Este viernes, la junta penitenciaria de California rechazó la solicitud de libertad condicional de Lyle Menéndez, quien junto a su hermano Erik cumple una condena mínima de 50 años por el asesinato de sus padres en 1989. La decisión se produce un día después de que la misma junta negara la solicitud de Erik, catalogado como un riesgo “moderado” para la sociedad.
Ambos hermanos cumplieron con los criterios necesarios para obtener la libertad condicional después de una nueva sentencia dictada en mayo de este año, la cual reemplazó su condena original de cadena perpetua sin posibilidad de liberación. Hasta el momento, Lyle y Erik han pasado 35 años encarcelados en California por el homicidio a tiros de sus padres en la residencia familiar de Beverly Hills.
El comité de libertad condicional mencionó que los hermanos estarán en condiciones de presentar una nueva solicitud de liberación condicional más adelante. Por el momento, los Menéndez albergan la esperanza de que el gobernador de California, Gavin Newsom, pueda contemplar un indulto, lo que podría disminuir su sentencia o incluso concederles un perdón parcial, sin eliminar su responsabilidad.

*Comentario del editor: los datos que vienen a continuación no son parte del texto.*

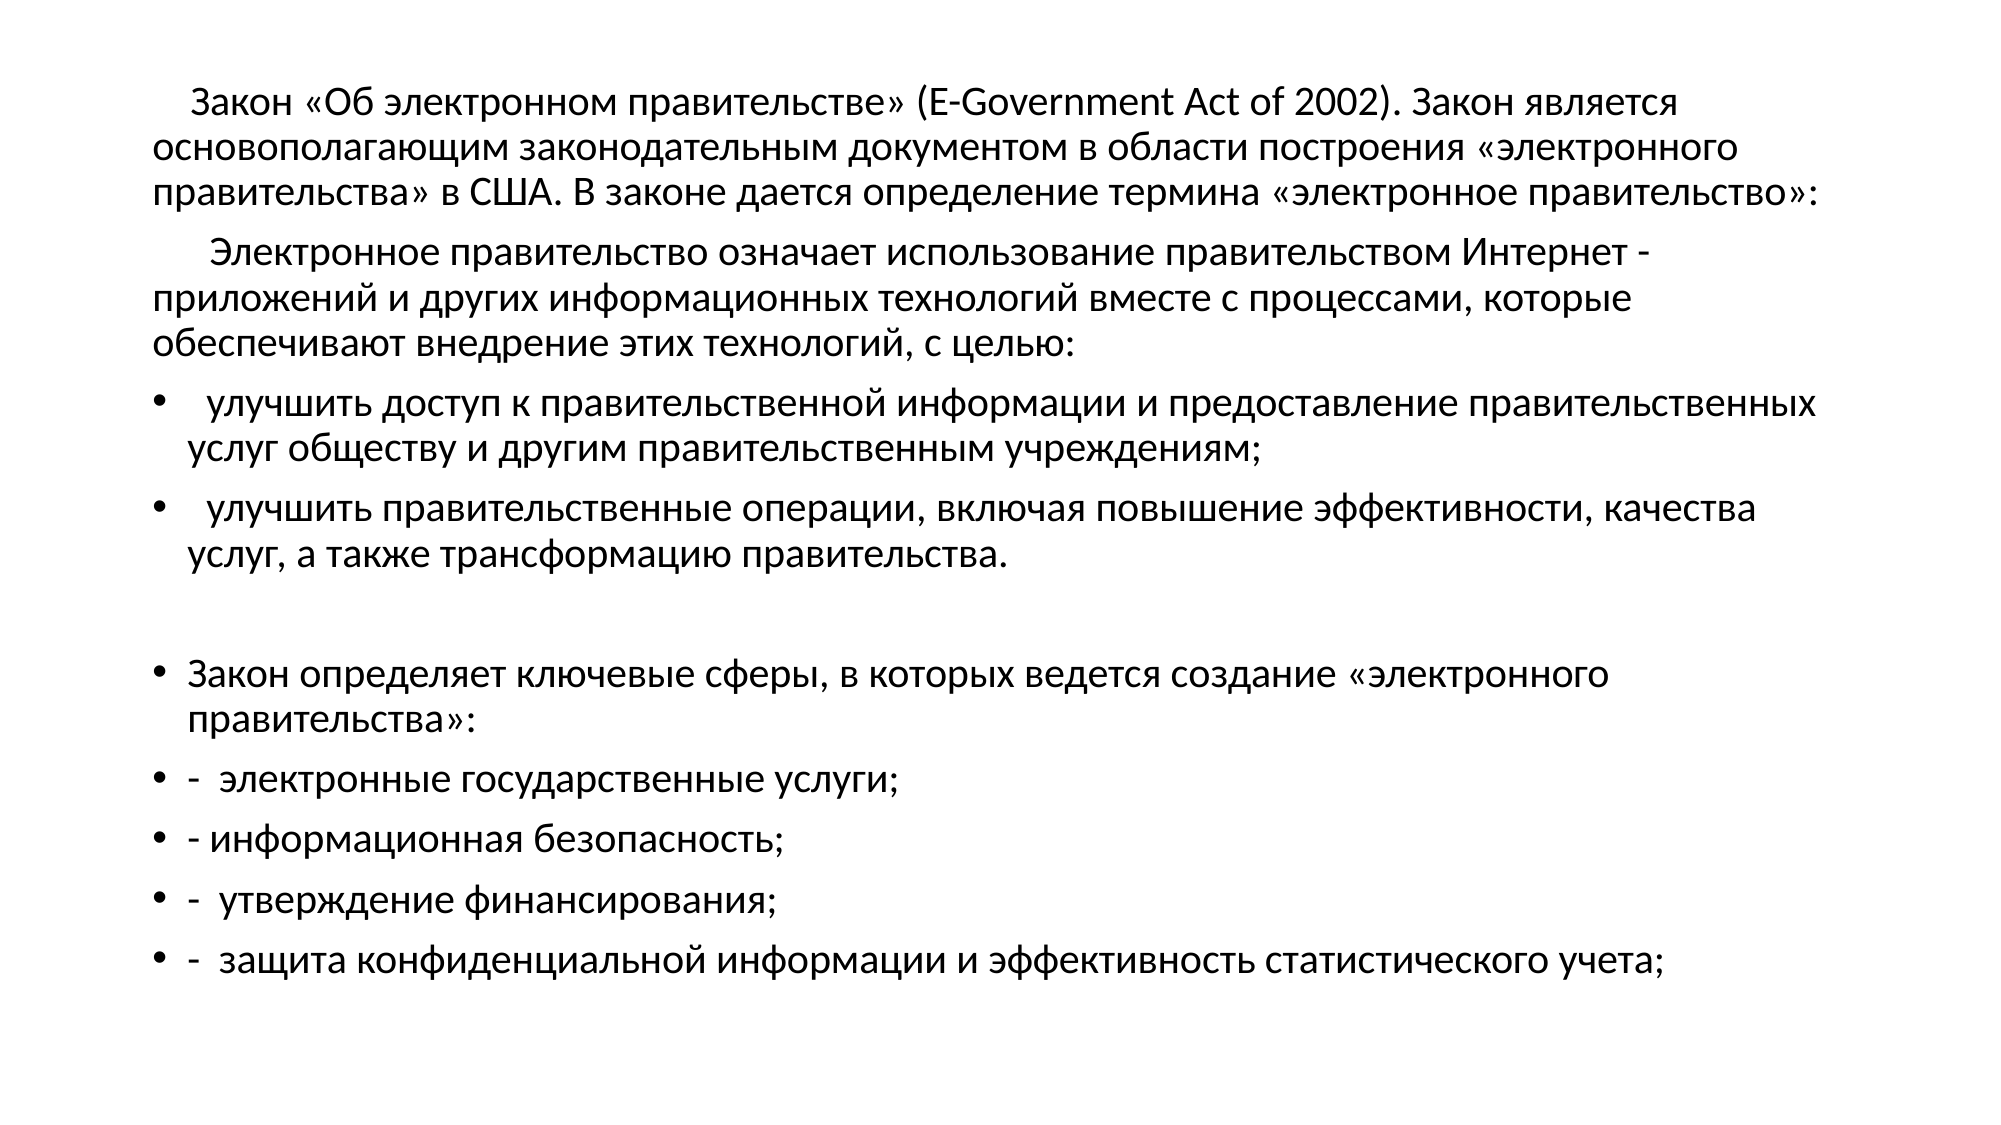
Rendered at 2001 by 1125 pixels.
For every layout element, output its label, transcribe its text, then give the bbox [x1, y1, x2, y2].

list Закон «Об электронном правительстве» (E-Government Act of 2002). Закон является основополагающим законодательным документом в области построения «электронного правительства» в США. В законе дается определение термина «электронное правительство»: Электронное правительство означает использование правительством Интернет - приложений и других информационных технологий вместе с процессами, которые обеспечивают внедрение этих технологий, с целью: улучшить доступ к правительственной информации и предоставление правительственных услуг обществу и другим правительственным учреждениям; улучшить правительственные операции, включая повышение эффективности, качества услуг, а также трансформацию правительства. Закон определяет ключевые сферы, в которых ведется создание «электронного правительства»: - электронные государственные услуги; - информационная безопасность; - утверждение финансирования; - защита конфиденциальной информации и эффективность статистического учета; [137, 71, 1863, 1014]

Públicos y relatos de remordimiento
Durante la audiencia de más de 10 horas, Lyle Menéndez expresó su arrepentimiento por los hechos: “Nunca podré compensar el daño y el dolor que causé a todos los miembros de mi familia”, señaló. Sin embargo, su declaración no fue suficiente para persuadir a la junta.
Los miembros del panel recordaron el uso ilícito de un teléfono celular por parte de Lyle dentro de la prisión, actividad considerada grave debido al potencial de facilitar delitos como tráfico de drogas o intimidación de testigos. La junta cuestionó si los logros positivos de Lyle en prisión, como su educación y programas creados para otros reclusos, deberían tener tanto peso frente a las constantes infracciones a las normas penitenciarias.
Por su lado, Erik Menéndez participó de forma virtual desde la cárcel de San Diego. Durante la sesión, relató el asesinato de sus padres, argumentando que actuó en defensa propia después de años de maltrato. “Simplemente deseo que mi familia comprenda que lamento mucho lo que les he hecho pasar desde el 20 de agosto de 1989 hasta ahora”, manifestó. La valoración de riesgo determinó que Erik sería un peligro moderado si se le dejara en libertad.
Aspectos legales y familiares que afectan el caso
Además de la libertad condicional, los hermanos han solicitado un nuevo juicio por la aparición de nuevas pruebas. La Fiscalía del distrito de Los Ángeles se opone a esta petición, lo que mantiene el caso bajo revisión judicial.
Familiares de las víctimas también se presentaron ante la junta penitenciaria. Teresita Menéndez-Baralt, hermana de José Menéndez, expresó su perdón hacia Erik y su deseo de verlo libre antes de morir de cáncer, destacando el impacto emocional prolongado del caso en la familia.
Un suceso mediático que dejó una huella en la historia jurídica
Los procesos legales de los hermanos Menéndez captaron la atención del público durante la década de 1990 y se consideran entre los casos más comentados en Estados Unidos. Los hermanos argumentaron que actuaron en defensa propia debido a un abuso sostenido por parte de sus padres, mientras que los fiscales los pintaron como personas ambiciosas que planificaron cuidadosamente los asesinatos y derrocharon parte de la herencia familiar en extravagancias.
Treinta años después, se agilizó la reevaluación del caso gracias a pruebas recientes, la legislación estatal sobre delincuentes juveniles y el renovado interés de los medios de comunicación, que incluyó series y videos virales que presentaron el caso a la audiencia actual.
Actualmente, Lyle y Erik Menéndez cumplen condena de entre 50 años y cadena perpetua con posibilidad de libertad condicional, mientras la sociedad y el sistema judicial continúan evaluando las posibilidades de su reinserción.